Schmidt-Troschke: Weitgehend positiv! Vom Vertreter der STIKO haben wir zum Beispiel eine sehr gute Rückmeldung bekommen. Man war nämlich doch sehr erstaunt darüber, mit wie viel Kompetenz auf impfkritischer Seite argumentiert wurde. Da konnten wir wichtige Anregungen vermitteln, die für die STIKO in dieser Form neu waren. Als Fazit wünscht sich auch die STIKO dringend einen weiteren Dialog zwischen den verschiedenen Positionen und möchte den Austausch gern fortsetzen.

Auch wenn mit dem Kongress in erster Linie Ärzte angesprochen wurden – was ist die Botschaft für die Patientinnen und Patienten?

Schmidt-Troschke: Wir möchten den Patientinnen und Patienten dringend zu mehr Selbstbewusstsein bei einer Impfentscheidung raten! Da wir auf die Patienten als Ärzte-Organisation natürlich nur indirekt einwirken können, möchten wir zunächst Ärzte und Experten dazu aufrufen, die vorhandenen Empfehlungen kritisch zu hinterfragen und sich stärker als bisher um möglichst neutrale Informationen zum Impfen zu bemühen. Dadurch können Ärztinnen und Ärzte nämlich auch selber im Umgang mit diesem manchmal etwas sperrigen Thema sicherer werden. Eine differenzierte Impfberatung ist etwas völlig Legitimes und gehört zu einer wirklich patientenorientierten Betreuung!

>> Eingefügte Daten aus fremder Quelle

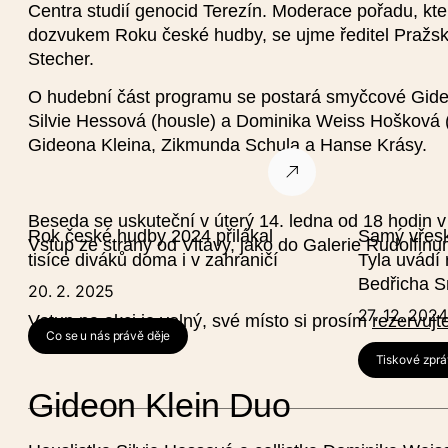
Centra studií genocid Terezín. Moderace pořadu, kt
dozvukem Roku české hudby, se ujme ředitel Pražsk
Název události (česk
Stecher.
O hudební část programu se postará smyčcové Gide
Datum od
Silvie Hessová (housle) a Dominika Weiss Hošková (v
Gideona Kleina, Zikmunda Schula a Hanse Krásy.
Beseda se uskuteční v úterý 14. ledna od 18 hodin v
Rok české hudby 2024 přilákal
Samý vřesk 
Vstup ze strany od Vltavy, jako do Galerie Rudolfin
tisíce diváků doma i v zahraničí
Tyla uvádí 
Bedřicha 
20. 2. 2025
27. 12. 2024
Vstup na akci je volný, své místo si prosím
rezervujt
Co se u nás právě děje
Tiskové zprá
Typ události
Gideon Klein Duo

Impfungen sollen Krankheiten verhüten. Werden wir dadurch gesünder?

Schmidt-Troschke: Um eines ganz klar zu stellen: Impfungen können ergänzend sinnvoll sein, um bestimmten lebensbedrohlichen Krankheiten vorzubeugen. Allerdings sind die wirksamsten Präventionsmaßnahmen gegen ansteckende und lebensbedrohliche Krankheiten weltweit menschenwürdige Lebensverhältnisse, Gesundheitserziehung und der Zugang zu Bildung, zu gesunden Nahrungsmitteln und sauberem Trinkwasser. Im Unterschied zu diesen aktiven Ansätzen der Gesundheitsförderung handelt es sich bei „Schutz“-Impfungen um Defensiv-Maßnahmen. Schutzimpfungen müssen sich dem Vergleich mit anderen Formen der Krankheitsvorsorge und -verhütung stellen, denen angesichts begrenzter Ressourcen in nationalen Gesundheitssystemen durch teure Impfprogramme Mittel entzogen werden.

Wie geht es weiter? Was ist jetzt zu tun?

Schmidt-Troschke: Als Ergebnis der Konferenz haben wir die wichtigsten Botschaften und Forderungen in unserem „Wuppertaler Manifest“ zusammengefasst, das wir in ärztlichen und gesundheitspolitischen Kreisen möglichst breit streuen möchten. Zur weiteren Planung: Die Idee zu unserer Konferenz ist ja als Reaktion auf die Erste Nationale Impfkonferenz im Frühjahr 2009, die deutlich pro Impfen ausgerichtet war, entstanden. Mit unserer Konferenz für Differenziertes Impfen wollten und wollen wir den impfkritischen Stimmen, die auf der Nationalen Impfkonferenz kaum zu Wort gekommen sind, eine Plattform geben, um den Dialog zwischen Impfbefürwortern und Impfkritikern zu stärken. 2011 wird es wieder eine Nationale Impfkonferenz geben – allerdings sind wir mit unserer kritischen Perspektive im kommenden Jahr nicht eingeladen. Ich befürchte fast, dass man dort zwar über uns, aber nicht mit uns reden wird. Das möchten wir mit unserer Konferenz anders machen, so dass wir es uns sehr gut vorstellen können, alle zwei Jahre eine entsprechende Konferenz zu veranstalten.

Herr Dr. Schmidt-Troschke, vielen Dank für dieses Gespräch!